As you can see, some of them have some algae on them. I would like to clean them before I put them in my tank. My question is: What is the best way to clean/sanitize Limestone rocks?

I have heard of folks cleaning with Vinegar, Bleach, etc.
I hope they will be a nice addition to my Cichlid tank...My tap water is pretty soft with a pH of a little over 8.

Any advice?


----------



## MissPisces (Jun 8, 2011)

I've heard of people cleaning with vinegar, but so far I've seen a lot of warnings about bleach. If I were you, I'd use vinegar and plenty of water.


----------



## jbhillman (Aug 14, 2011)

I wouldn't recommend chlorine bleach on anything going into an aquarium. Limestone is porous. It will soak up the bleach and release it back into the water. Use vinegar. It won't hurt the water and should help remove the algae


----------



## James0816 (Jun 19, 2009)

Hydrogen Peroxide might help you as well.
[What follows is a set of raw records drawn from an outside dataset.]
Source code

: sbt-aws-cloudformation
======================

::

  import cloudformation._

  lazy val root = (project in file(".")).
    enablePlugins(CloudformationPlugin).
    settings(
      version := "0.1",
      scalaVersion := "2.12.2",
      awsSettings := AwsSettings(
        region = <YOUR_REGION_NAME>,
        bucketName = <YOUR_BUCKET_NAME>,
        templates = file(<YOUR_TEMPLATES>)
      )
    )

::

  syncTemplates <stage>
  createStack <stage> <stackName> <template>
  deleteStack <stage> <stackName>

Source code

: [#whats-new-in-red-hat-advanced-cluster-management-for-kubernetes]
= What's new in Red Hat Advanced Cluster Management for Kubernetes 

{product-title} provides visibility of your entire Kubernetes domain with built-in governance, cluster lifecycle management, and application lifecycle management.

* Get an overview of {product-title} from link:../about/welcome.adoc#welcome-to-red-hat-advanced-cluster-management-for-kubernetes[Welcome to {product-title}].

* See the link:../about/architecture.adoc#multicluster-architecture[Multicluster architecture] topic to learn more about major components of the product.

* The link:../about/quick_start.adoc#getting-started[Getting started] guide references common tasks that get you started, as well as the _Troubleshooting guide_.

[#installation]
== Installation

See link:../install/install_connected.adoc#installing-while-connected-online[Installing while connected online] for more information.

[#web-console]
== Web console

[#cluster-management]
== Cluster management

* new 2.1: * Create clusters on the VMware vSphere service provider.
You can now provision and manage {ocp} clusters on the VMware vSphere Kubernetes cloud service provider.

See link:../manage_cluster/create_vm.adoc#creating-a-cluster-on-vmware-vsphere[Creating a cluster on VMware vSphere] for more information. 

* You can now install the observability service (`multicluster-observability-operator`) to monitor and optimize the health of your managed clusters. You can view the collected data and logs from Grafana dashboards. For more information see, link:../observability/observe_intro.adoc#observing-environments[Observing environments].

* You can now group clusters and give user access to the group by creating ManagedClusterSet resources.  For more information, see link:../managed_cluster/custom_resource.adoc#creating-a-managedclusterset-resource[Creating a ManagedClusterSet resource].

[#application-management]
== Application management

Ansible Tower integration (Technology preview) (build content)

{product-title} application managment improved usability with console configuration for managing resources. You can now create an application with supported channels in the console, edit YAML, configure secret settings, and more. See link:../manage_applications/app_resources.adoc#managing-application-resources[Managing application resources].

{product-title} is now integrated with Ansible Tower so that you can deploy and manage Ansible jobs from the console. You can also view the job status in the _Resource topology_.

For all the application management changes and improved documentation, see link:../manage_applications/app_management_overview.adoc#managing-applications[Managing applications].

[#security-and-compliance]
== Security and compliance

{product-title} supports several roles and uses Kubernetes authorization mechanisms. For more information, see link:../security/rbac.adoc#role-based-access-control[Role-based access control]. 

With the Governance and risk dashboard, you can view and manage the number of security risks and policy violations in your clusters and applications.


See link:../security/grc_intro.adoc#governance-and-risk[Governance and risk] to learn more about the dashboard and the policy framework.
Use a soft bristled tooth brush to assist you.


----------



## Don Ruslo (Aug 31, 2010)

Thanks for the replies!! Just an update....

I talked with the folks at the Dallas Aquarium store (Fish Gallery) where the rocks were purchased...and they said to use a small amount of Bleach and then rinse the heck out of them...

So I ended up doing the following:

-Put each rock in a 5 gallon bucket with a small amount of bleach and water for about a minute..then dump
-Rinse for several minutes
-Over the course of several hours/days I changed the water in the bucket several times (using dechlorinator solution)
-Then let each rock sit outside in the HOT Texas sun for a day or two to air

I am waiting to get the actual aquarium that the rocks will be in...so we will see..


----------



## jbhillman (Aug 14, 2011)

Don Ruslo said:


> Thanks for the replies!! Just an update....
> 
> I talked with the folks at the Dallas Aquarium store (Fish Gallery) where the rocks were purchased...and they said to use a small amount of Bleach and then rinse the heck out of them...
> 
> ...


They should know I guess. With all you are doing, then soaking in the sun for a few days, all the chlorine should be gone. Good luck.


----------



## Kehy (Apr 19, 2011)

Yeah bleach and fish tanks don't mix...Ask my mother dearest who killed off all 30 fish in my old 25 gal. I still say she did it on purpose.


----------